The introduction of Dota Plus has not been well welcomed by the whole Dota 2 community as there are objections on the potential pay-to-win features.
Dota Plus is the new subscription-based service presented by Valve. It includes access to the long-requested weekly Battle Cups, many perks, rewards, challenges, and more.
It provoked an uproar in the Dota community due to the Plus Assistant, an A.I. that examines our games and shows real-time suggestions on items, heroes, abilities level-up order, and the lane that best fits our hero in a particular draft.
It also gives access to real-time and post-game analytics with info such as our performance compared to the average of other players on the same hero in our skill bracket. Overall, it is a great tool to figure out the mistakes in our gameplay and what we should do to improve.
Plus Assistant is an evolution of the in-game guides
In Dota 2, there is already a guide system curated by the community, but Dota Plus users will perhaps stop using it entirely.

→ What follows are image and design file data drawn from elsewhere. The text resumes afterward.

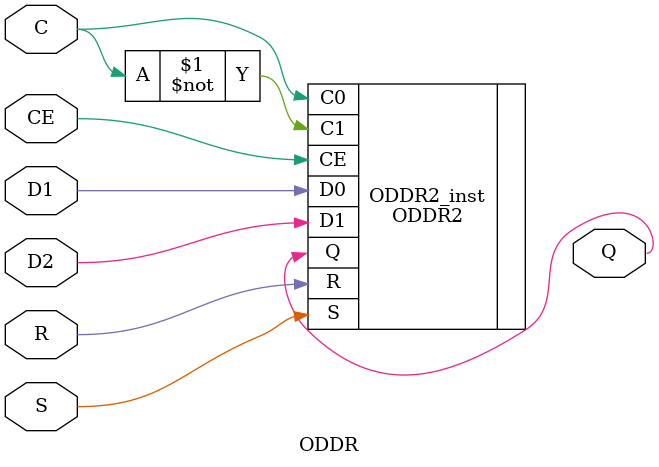
<source format=v>

module ODDR ( input wire D1, D2, 
              input wire C, CE, R, S,
              output wire Q );

ODDR2 ODDR2_inst (
  .Q(Q),   
  .C0(C),   
  .C1(~C),  
  .CE(CE), 
  .D0(D1), 
  .D1(D2), 
  .R(R),  
  .S(S)
);

endmodule

</source>
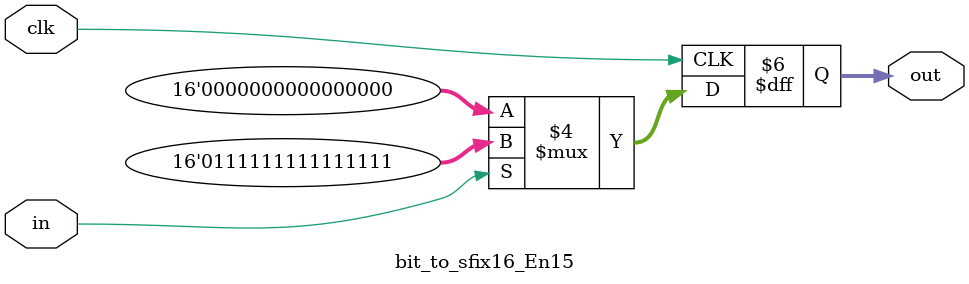
<source format=v>
`timescale 100ns / 1ns

module bit_to_sfix16_En15 (
    input wire clk,
    input wire in,
    output reg signed [15:0] out
);

always @(posedge clk) begin
    if (in == 1'b0) begin
        out <= 16'b0;  // 0.000000000000000 in sfix16_En15 format
    end else begin
        out <= 16'd65535 >> 1;  // 1.000000000000000 in sfix16_En15 format
    end
end

endmodule

</source>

The guides - even if well done - suggest standard item and skill builds with some alternatives, while the Plus Assistant is able to recognize the best choices for a specific game, based on the heroes faced and the lane in which we are playing.
For example, a standard item build for Axe could recommend the Vanguard as one of the core items, but the Assistant may detect an uncommon amount of magic damage in the enemy team, and propose a Hood of Defiance instead.
I played Dota 2 for a long time, so I find this choice obvious, but it may not be the same for newcomers or lower ranked players, which may stick with the standard build suggested by the guide.
The impact of the A.I. is even greater when a situational skill or item build is required in a game. For example, items such as Heaven's Halberd, Nullifier, or Lotus Orb can make the difference between life and death against some lineups, and only a few players know when buying them is necessary.
New players won’t pay a subscription
To be honest, the whole system is amazing! It would really improve the life of everyone in the game and help a lot the new players, reducing the skill floor necessary to play a good Dota game.
But, I believe that paying a monthly subscription is appealing only to those who are already into Dota and want to get the best from the game. Even if the fee is rather cheap ($3.99) how many new players will try a free-to-play game for the first time and decide to buy the Plus?
Do not forget that there are already countless apps and websites providing statistics and info to gain an edge in our games.
Opendota and Dotabuff are the most famous and used websites, and the latter has also a plus option to access even more data. They offer statistics on heroes and items utilized in different MMR brackets and lanes, plus very detailed post-game analysis.
There are several apps available on Android and iOS as well with quality of life improvements, item build suggestions, and counter-picking tools.
If used together, they probably give even more info than the system introduced by Valve, and for free. But, using them requires extra time and efforts: you have to input the data manually on Dotapicker, while Dota Plus provides info in real-time.
Finally, if you use any of these tools, you must be aware that almost all of them rely on the Dota 2 API, and that Valve has all the rights to deny access to it or obscure some information.
Unfair advantage dilemma
In the end, I believe that Dota Plus offers just a little advantage, and veteran players using external tools already enjoyed these benefits in the past years.
But, for some players, the real usefulness of Dota Plus doesn’t matter: they are just against the unfair advantage behind a paywall!
There are two possible solutions to this argument:
Activating the in-game Plus Assistant only in unraked matches.
Remove the real-time portion of the Assistant, giving info and data only at the end of the match.
While these suggestions are both valid, we must still ask how many players will be willing to pay for something they can’t efficiently exploit to boost their MMR. Post-game analytics are great, but there are already external solutions for those, while no one else can give us a personal real-time A.I. based on official data from Valve.